=== THE INPUT ===

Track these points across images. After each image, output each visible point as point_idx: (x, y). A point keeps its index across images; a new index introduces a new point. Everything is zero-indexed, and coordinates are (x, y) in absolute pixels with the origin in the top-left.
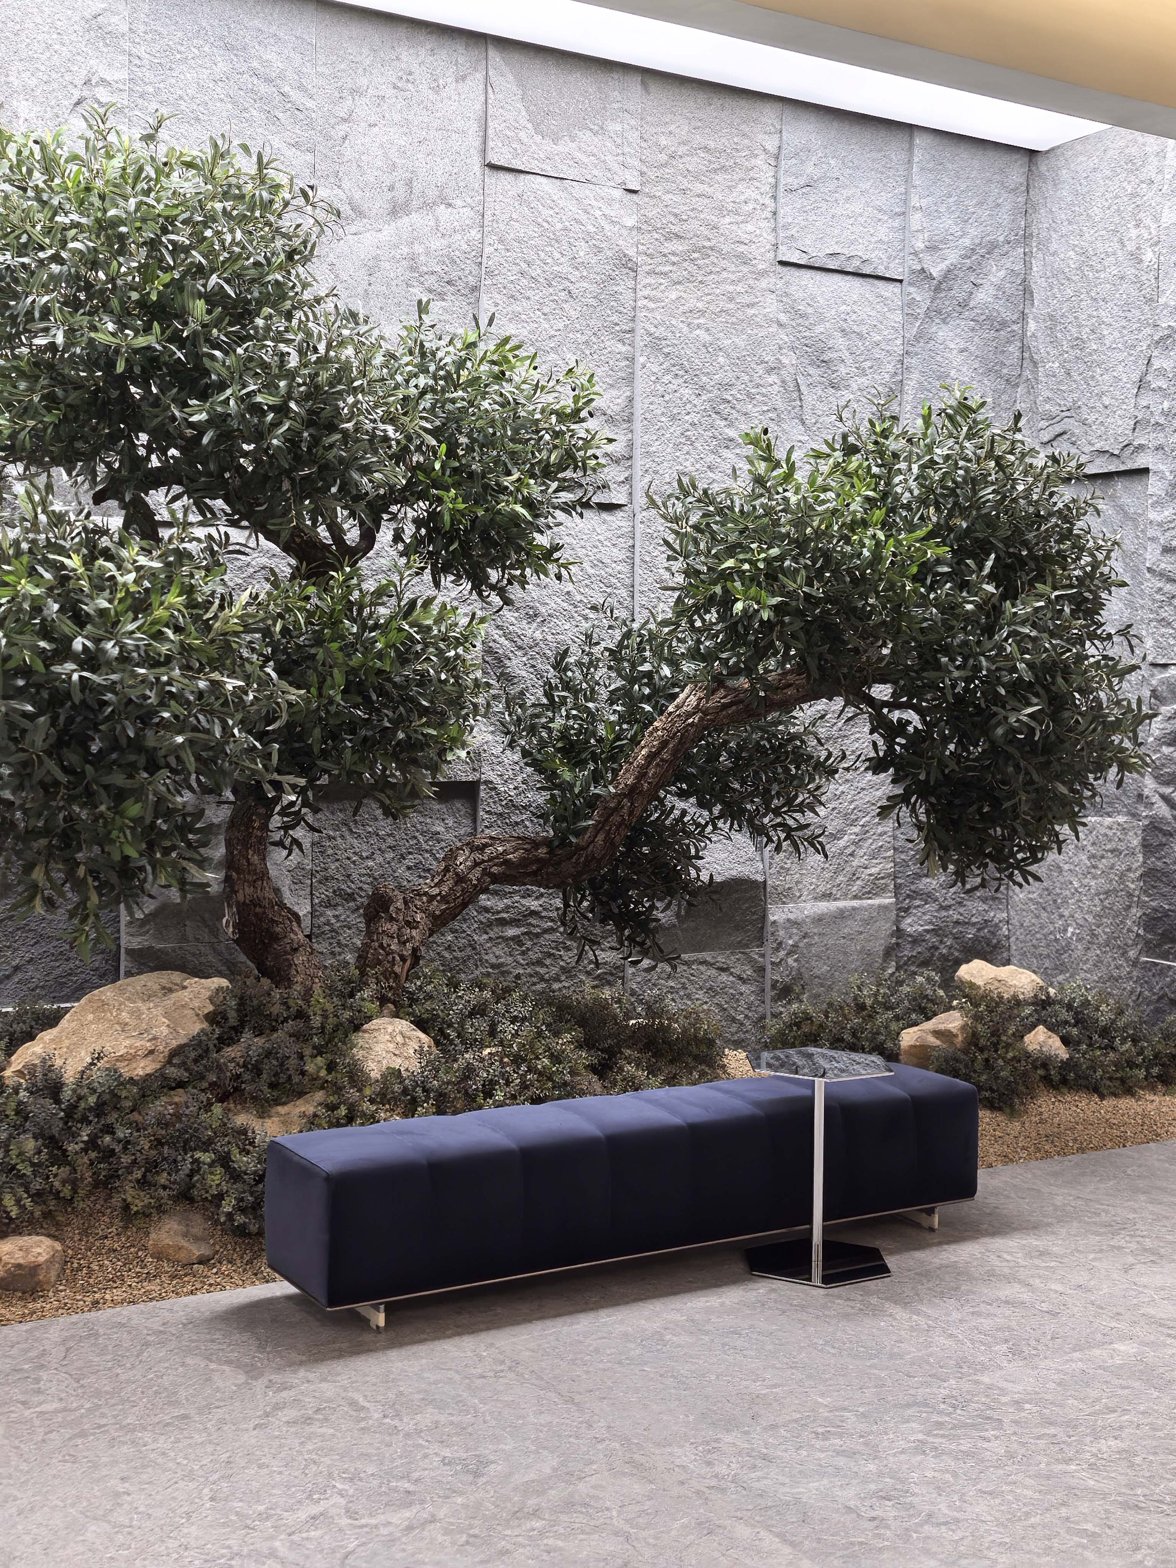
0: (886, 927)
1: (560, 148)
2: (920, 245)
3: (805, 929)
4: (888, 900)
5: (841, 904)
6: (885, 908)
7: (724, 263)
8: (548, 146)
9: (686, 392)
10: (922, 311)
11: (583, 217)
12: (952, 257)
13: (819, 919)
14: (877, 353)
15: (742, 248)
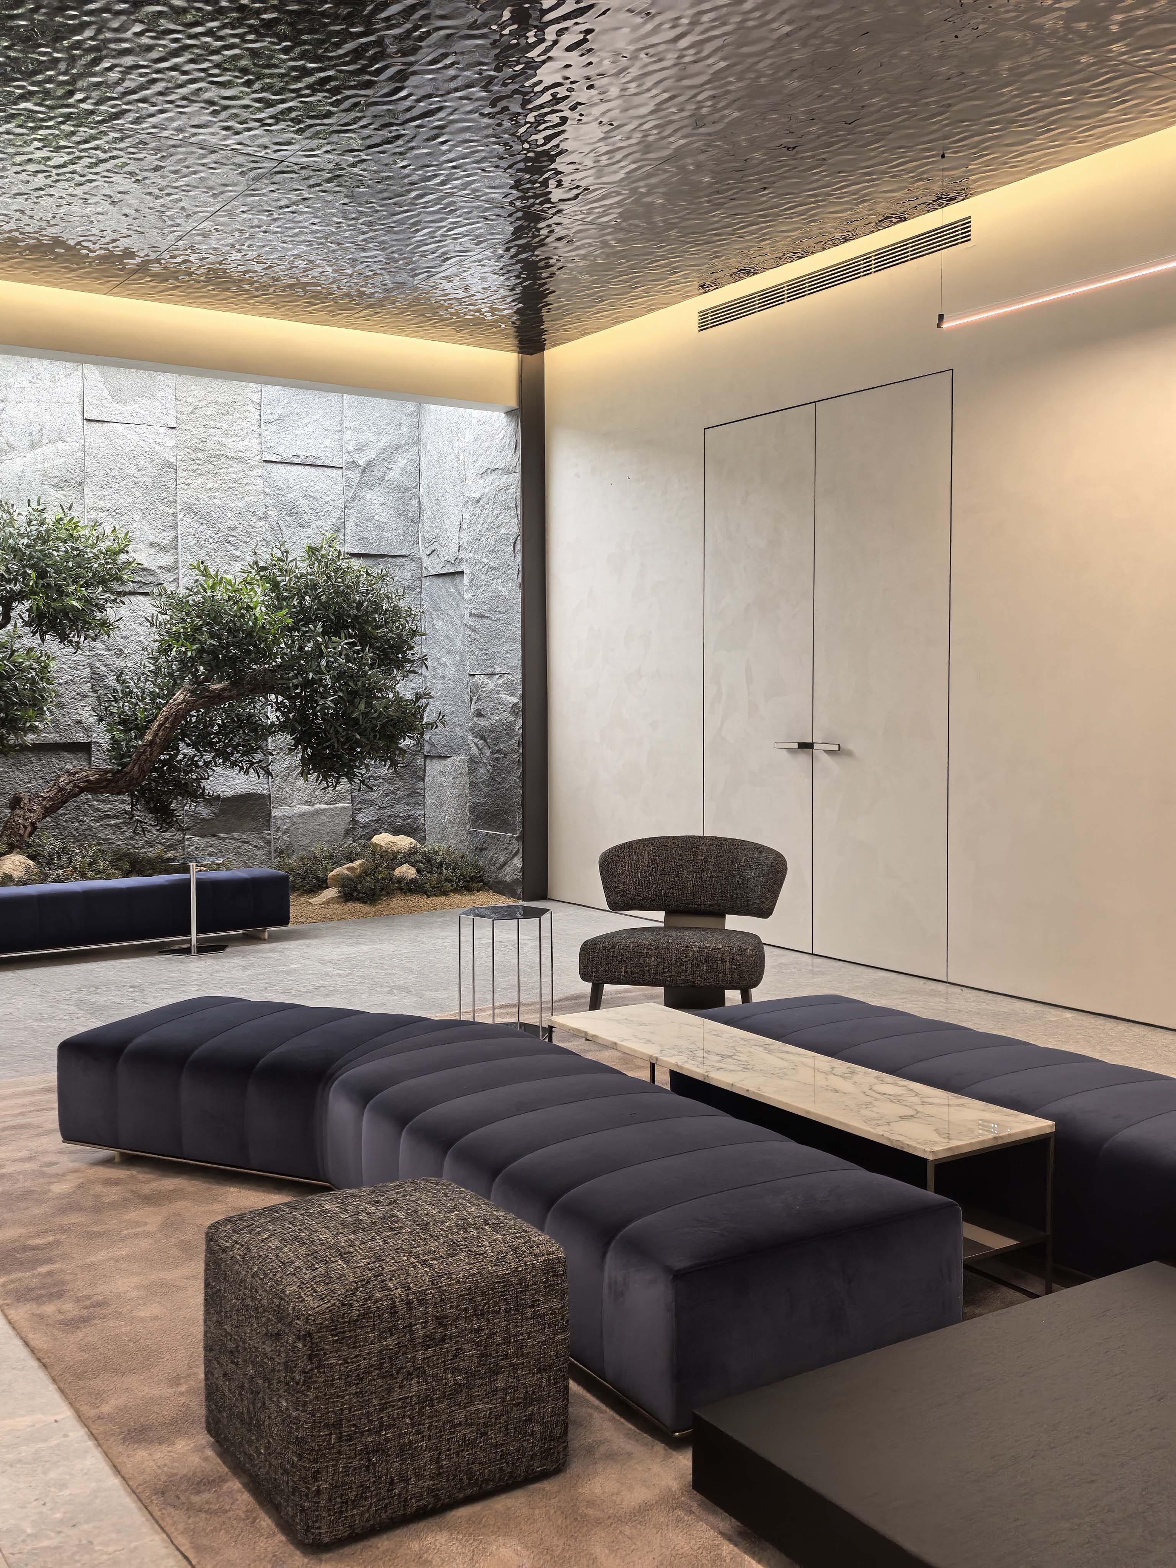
0: (346, 818)
1: (129, 408)
2: (351, 448)
3: (294, 820)
4: (347, 804)
5: (316, 807)
6: (345, 808)
7: (230, 463)
8: (120, 406)
9: (210, 532)
10: (355, 484)
11: (142, 443)
12: (372, 454)
13: (303, 815)
14: (327, 507)
15: (240, 454)
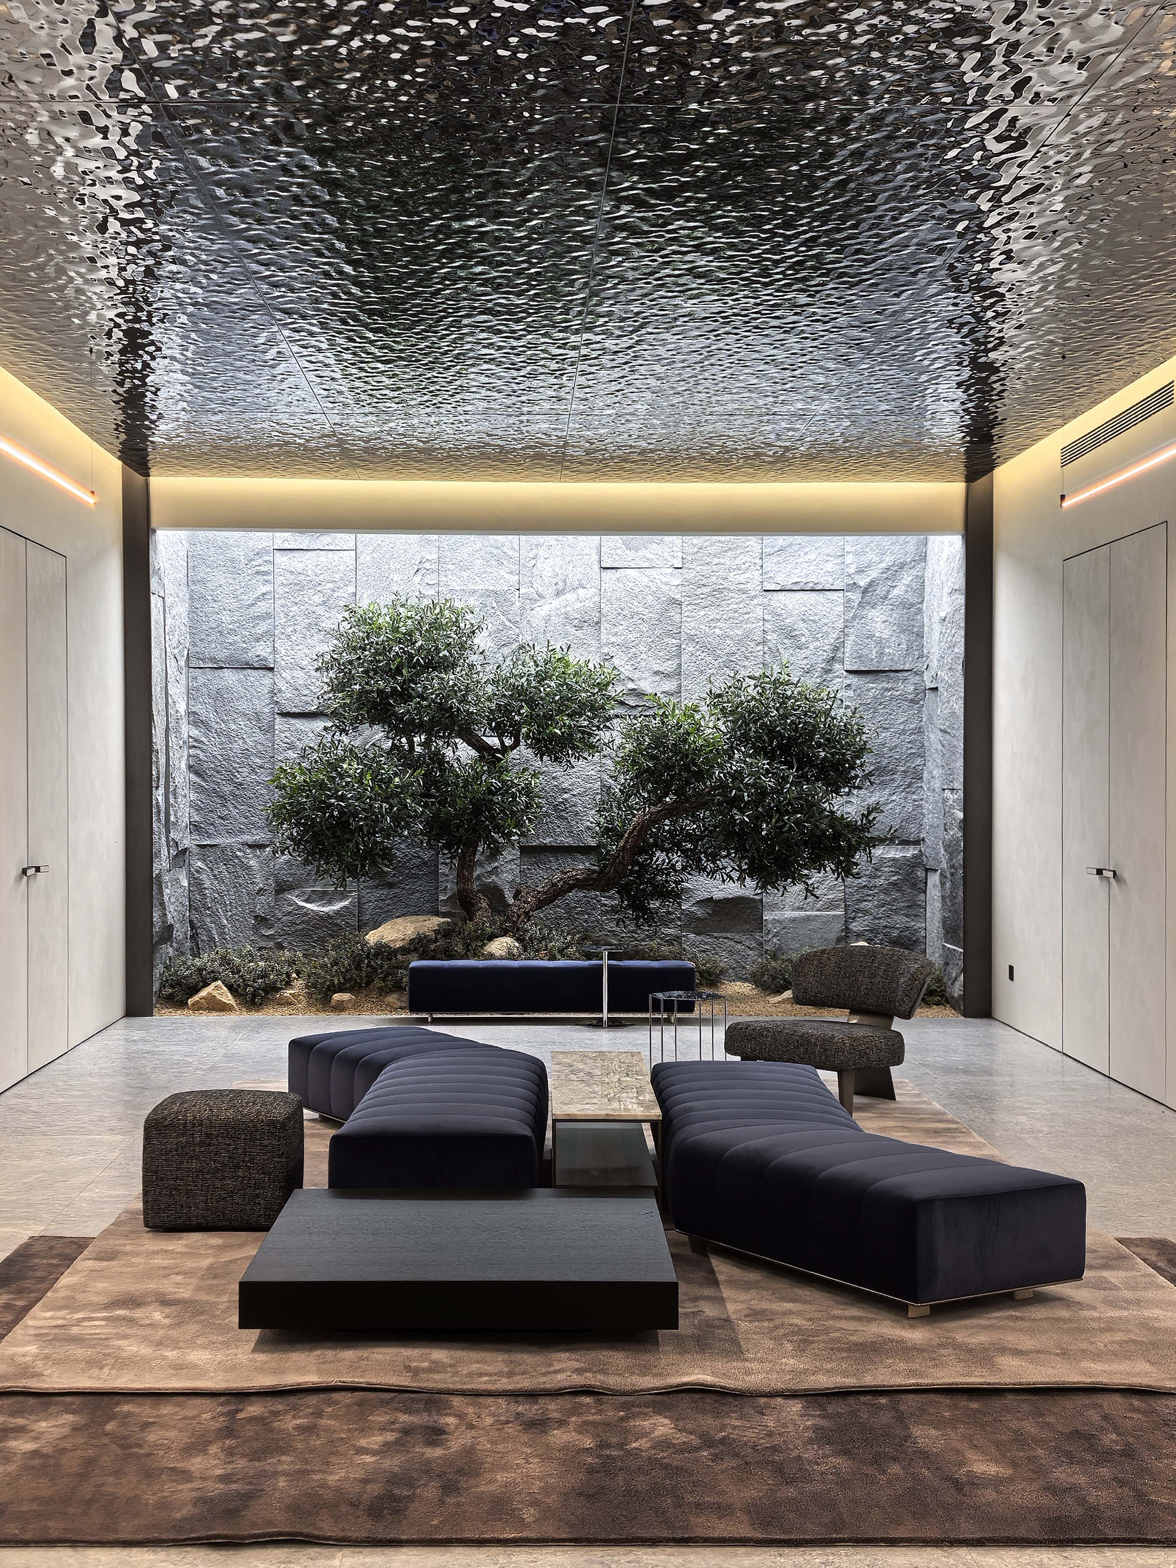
0: (838, 926)
1: (640, 553)
2: (852, 570)
3: (784, 924)
4: (840, 912)
5: (808, 913)
6: (838, 916)
7: (731, 595)
8: (631, 554)
9: (708, 659)
10: (856, 604)
11: (650, 584)
12: (874, 574)
13: (793, 920)
14: (825, 629)
15: (742, 586)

===

- EXERCISE REQUIREMENTS
Retype all of the records above line for line, without any change, and leave out the pictures.

- ANSWER
Track these points across images. After each image, output each visible point as point_idx: (x, y). A point keeps its index across images; a new index introduces a new point. Everything is zero-indexed, and coordinates are (x, y) in absolute pixels with the origin in the top-left.
0: (886, 927)
1: (560, 148)
2: (920, 245)
3: (805, 929)
4: (888, 900)
5: (841, 904)
6: (885, 908)
7: (724, 263)
8: (548, 146)
9: (686, 392)
10: (922, 311)
11: (583, 217)
12: (952, 257)
13: (819, 919)
14: (877, 353)
15: (742, 248)
0: (346, 818)
1: (129, 408)
2: (351, 448)
3: (294, 820)
4: (347, 804)
5: (316, 807)
6: (345, 808)
7: (230, 463)
8: (120, 406)
9: (210, 532)
10: (355, 484)
11: (142, 443)
12: (372, 454)
13: (303, 815)
14: (327, 507)
15: (240, 454)
0: (838, 926)
1: (640, 553)
2: (852, 570)
3: (784, 924)
4: (840, 912)
5: (808, 913)
6: (838, 916)
7: (731, 595)
8: (631, 554)
9: (708, 659)
10: (856, 604)
11: (650, 584)
12: (874, 574)
13: (793, 920)
14: (825, 629)
15: (742, 586)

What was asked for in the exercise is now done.